Adekite Fatuga-Dada (born 5 September 1996) is a footballer who plays as a midfielder, winger, or striker for Bolton Wanderers. Born in England, she is eligible to represent Nigeria internationally. In 2024 she was playing for Lewes, before signing for Bolton in August 2025.

==Early life==

Fatuga-Dada was born in London in 1996 to Nigerian parents. She was influenced to play football by her uncle and eventually was scouted by Watford through a program.

==Youth club career==

At the age of twelve, she joined the youth academy of English side Watford before joining the youth academy of Arsenal, winning FA Youth Cup before returning to Watford in 2015.

==Senior club career==

Fatuga-Dada started her senior career with English side Watford. She worked at Converse while playing for the club. In 2020, she temporarily changed her jersey number to 96 to commemorate the year that American rapper Tupac Shakur died. The same year, she was awarded a PFA community champion award for community work that season.

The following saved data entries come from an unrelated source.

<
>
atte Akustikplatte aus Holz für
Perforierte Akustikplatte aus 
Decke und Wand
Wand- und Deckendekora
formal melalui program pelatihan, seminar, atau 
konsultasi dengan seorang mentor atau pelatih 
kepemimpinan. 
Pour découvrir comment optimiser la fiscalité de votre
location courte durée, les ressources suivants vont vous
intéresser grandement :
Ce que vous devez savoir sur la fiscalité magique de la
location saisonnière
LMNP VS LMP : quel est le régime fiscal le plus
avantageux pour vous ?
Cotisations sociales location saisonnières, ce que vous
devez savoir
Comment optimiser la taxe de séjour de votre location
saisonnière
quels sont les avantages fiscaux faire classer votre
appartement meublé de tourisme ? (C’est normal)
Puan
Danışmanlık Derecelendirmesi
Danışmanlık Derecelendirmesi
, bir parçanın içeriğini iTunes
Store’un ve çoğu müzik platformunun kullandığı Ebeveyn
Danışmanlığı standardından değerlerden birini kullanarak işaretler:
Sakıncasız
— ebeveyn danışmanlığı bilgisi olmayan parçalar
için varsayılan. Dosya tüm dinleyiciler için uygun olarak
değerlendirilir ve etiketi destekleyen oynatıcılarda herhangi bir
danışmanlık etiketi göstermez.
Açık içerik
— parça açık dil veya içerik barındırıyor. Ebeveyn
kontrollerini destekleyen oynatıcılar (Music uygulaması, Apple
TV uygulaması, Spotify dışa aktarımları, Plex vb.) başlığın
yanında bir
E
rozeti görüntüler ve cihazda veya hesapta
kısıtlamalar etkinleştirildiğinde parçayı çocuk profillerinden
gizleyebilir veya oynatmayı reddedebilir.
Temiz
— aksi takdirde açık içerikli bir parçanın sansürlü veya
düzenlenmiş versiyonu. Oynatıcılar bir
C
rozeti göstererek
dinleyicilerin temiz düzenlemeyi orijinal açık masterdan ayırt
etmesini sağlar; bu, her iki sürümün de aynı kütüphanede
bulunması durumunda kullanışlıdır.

In 2021, her goal she scored in a FA Women's Championship game against Blackburn Rovers was nominated for the clubs Goal of the Month. That same year, she achieved promotion with Watford to the English second tier.

In 2024 she had helped Watford to be promoted to a higher league but a decision was made to not renew her contract. She was still hopeful that she may be called up for Nigeria but she had to find another club. She was playing for Lewes later that year.

On 20 August 2025 she announced she had signed for Bolton Wanderers Womens team.

==International career==

Fatuga-Dada is eligible to represent Nigeria internationally. She has represented England internationally at youth level and has been called up to represent Nigeria internationally.

==Personal life==

Fatuga-Dada has been a supporter of English Premier League side Manchester United.